Creating centres of excellence is a common approach to governing automation, says Burnett, although they must be well integrated into the business they are to succeed. “The model that seems to work best is a mix of central and federated,” she says. “You might have centres of excellence in different divisions or geographies, depending on what work is being delivered, and those are under the governance of a centralised body.
“You don’t want centres of excellence to become bottlenecks because then they run out of resources,” Burnett adds.
If and when intelligent automation incorporates AI-powered decision making, it can present new governance challenges, such as the risk of AI bias.
This requires simulating the outcome of automated decisions and testing them before and after deployment, Coombs says. “It’s vital that you have governance in place as you move those decisions through the design, test, simulate and live phase.”
Financial institutions that develop their own models to automate decisions, such as loan applications, will have to take particular care.
The EDM Council, a trade association that advises financial organisations on data management, has created a cloud data management capabilities framework that includes guidance on ‘model operationalisation’. Key capabilities include managing the release procedure of machine learning models, applying version control to both the models themselves and their training data, and regular review.
“There’s lots of stories about how when people’s behaviour changed in the pandemic, recommendation engines started doing strange things because they weren’t trained on that sort of behaviour,” explains Colin Gibson, a senior adviser at the council. “It’s not just a release once, review once [approach], you have to have ongoing review of your models.”

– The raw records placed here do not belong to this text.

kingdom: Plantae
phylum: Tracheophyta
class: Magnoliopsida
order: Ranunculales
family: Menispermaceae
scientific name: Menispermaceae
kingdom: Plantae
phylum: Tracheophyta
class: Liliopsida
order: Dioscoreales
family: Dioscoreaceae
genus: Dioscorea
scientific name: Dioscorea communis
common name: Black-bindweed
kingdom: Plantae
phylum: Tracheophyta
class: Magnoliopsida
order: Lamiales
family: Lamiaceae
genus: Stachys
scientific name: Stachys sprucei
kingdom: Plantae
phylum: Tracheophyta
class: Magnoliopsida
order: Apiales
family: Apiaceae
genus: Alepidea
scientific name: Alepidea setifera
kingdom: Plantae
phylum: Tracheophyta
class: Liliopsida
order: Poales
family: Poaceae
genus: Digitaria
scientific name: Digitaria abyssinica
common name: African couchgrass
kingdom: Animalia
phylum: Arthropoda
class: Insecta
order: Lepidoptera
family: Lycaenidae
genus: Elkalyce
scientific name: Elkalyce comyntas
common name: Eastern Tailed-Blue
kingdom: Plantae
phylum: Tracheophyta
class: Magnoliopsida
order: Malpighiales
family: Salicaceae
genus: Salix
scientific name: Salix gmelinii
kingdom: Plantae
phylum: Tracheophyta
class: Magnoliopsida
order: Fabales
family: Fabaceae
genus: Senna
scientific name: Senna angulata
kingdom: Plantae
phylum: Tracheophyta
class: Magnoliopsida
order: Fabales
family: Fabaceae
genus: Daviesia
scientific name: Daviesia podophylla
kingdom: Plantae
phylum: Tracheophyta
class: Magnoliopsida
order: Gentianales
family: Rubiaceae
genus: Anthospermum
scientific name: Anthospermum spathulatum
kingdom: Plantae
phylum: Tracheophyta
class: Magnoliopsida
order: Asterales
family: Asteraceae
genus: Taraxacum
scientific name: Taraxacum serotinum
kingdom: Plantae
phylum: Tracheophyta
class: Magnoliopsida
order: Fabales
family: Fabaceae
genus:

Given the risks that arise from fully automated decisions, and regulators’ eagerness to ensure AI does not harm consumers, Grant Thornton’s Murphy does not expect major financial institutions to add AI-powered decision making to processes that affect customers’ access to loans any time soon.
“I think the major banks will be still using humans in the loop and augmenting their experts with more intelligence,” he says. “Rather than getting rid of [humans], best practice would be to run the machines alongside the humans for a few years and be patient about the savings, to make sure it is thoroughly tested and you’ve got the regulator on board with the outcomes.”